I love the holidays and always have. Thanksgiving in my family has, for as long as
I can remember, been the most traditional with our crazy family gathered
together celebrating in our own special way.
Relatives we rarely see gather at our huge home and divide into groups
that are not always clear-cut. Lots of racket
tumbles out from the recreation room where the men have assembled to watch
football. The womenfolk chat together in
the kitchen as they assemble the feast we will gorge ourselves on in a few
hours. The children always find a way to
entertain themselves with only the occasional mishap or need for
discipline.
The fall of
my 16th year however was not so happy. Having graduated high school early, during
the summer I had convinced my parents and myself that I needed the independence
and time to understand myself. Living
with my cousins in London seemed like the perfect solution. I could be independent but still have the
family connection to fall back on when I needed help. It was perfect that is, until November 1st
rolled around and I found my thoughts increasingly headed for home. At first I politely ignored the path and tried
to distract myself with more exciting activities I could not afford myself in
America. Those diversions only worked as
long as I kept myself busy. When I tried
to fall asleep at night the memories would come crawling back becoming my
constant companion as they settled on my pillow.

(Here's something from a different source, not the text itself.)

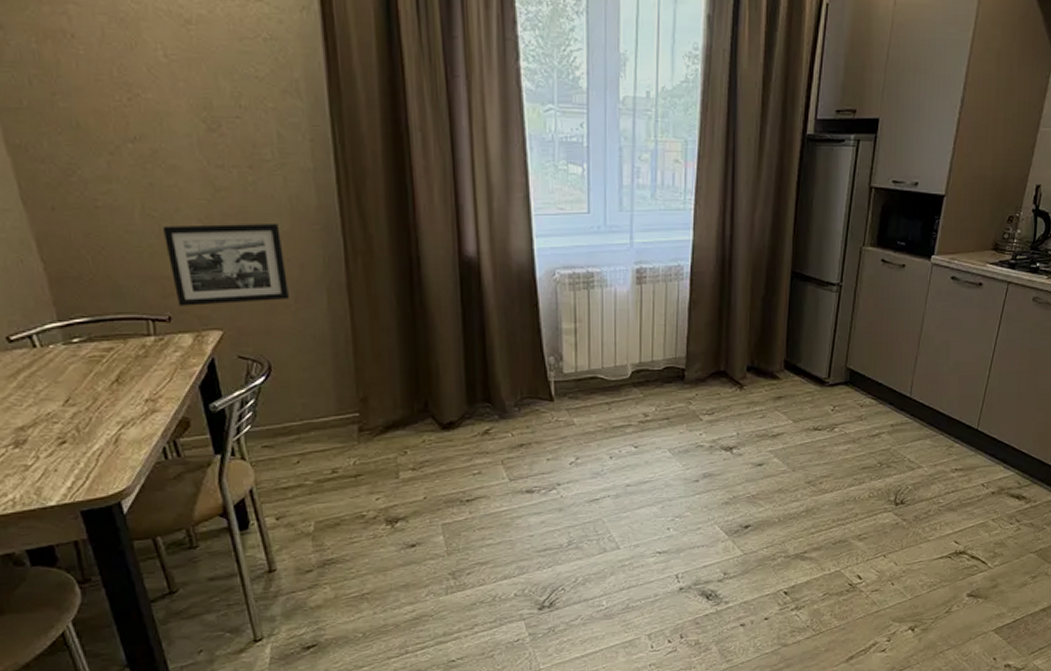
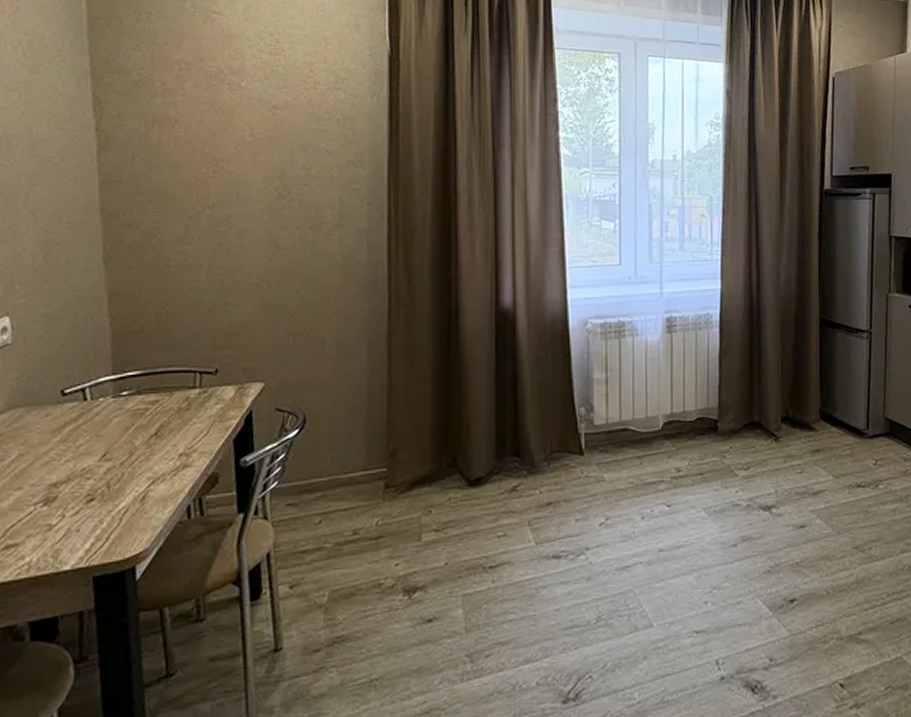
picture frame: present [162,222,290,306] -> none [223,278,333,359]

Around the middle of the month I
finally acclimated to the disruption of the ideally planned life I had created
for myself and eventually the perpetual sobbing ceased. Yes, I was homesick and no, I was not going
to be home for Thanksgiving or the Christmas holidays for the first time in my
life. I would have to settle for video
chats and connections through social media with those I loved across the
Atlantic Ocean. I was comforted by the
revelation that although English people did not celebrate Thanksgiving,
Christmas was a universal holiday. My
energy could now be focused on making my first independent Christmas the best
one ever and you know what? Once I
adjusted my attitude it was the best holiday season ever as I celebrated with
my cousins and newfound friends. We
shared family traditions and started new ones together. I had
survived without my family and I was better for it.
“So, now you understand why I get
so crazy about the holidays Jack. Family
is important but so are the lessons I learned that season. It was a season of maturity,” Laura stated
matter-of-factly.
“Wow. That’s beautiful Laura. Thanks for sharing. Now I’m ready to start on that famous
cranberry-nut stuffing of yours so we can finish it before your parents arrive.
Pass me the breadcrumbs please.”
“That’s a good idea. I am sure they will love you just like I do.”
Laura aimed the bowl of breadcrumbs to slide right into Jack’s waiting
hands. Jack not realizing her intention
lifted his hands and the bowl slid right off the slick table and with a crash,
landed on the floor.
Jack cried out with surprise. “Oh honey, I am so sorry. That was your special bowl you made when you
were younger.”
“That’s okay Jack. I also learned that November that memories
come from the heart and not from material things. Let’s clean it up and make some new memories
together!”
“Yes. My first Thanksgiving will be
special because I get to celebrate with you.” Jack arose from the floor, put
the glass pieces on the table and took Laura in his arms to kiss her
soundly.
“Ahem,” Peter Dickenson’s patient voice
interrupted the couple from the open doorway.
“Next time you want a romantic moment don’t forget to lock your door,”
Laura’s father teased.
An embarrassed Laura made the
introductions. “Dad and Mom, this is
Jack Peters, my fiancé. Jack these are my parents, Peter and Lorraine
Dickenson.”
“Nice to meet you son. Welcome to the family.” Peter extended his
hand for a handshake.
“Thank you. The pleasure is all mine Mr. Dickenson,” Jack
responded, grasping his future father-in-law’s hand firmly.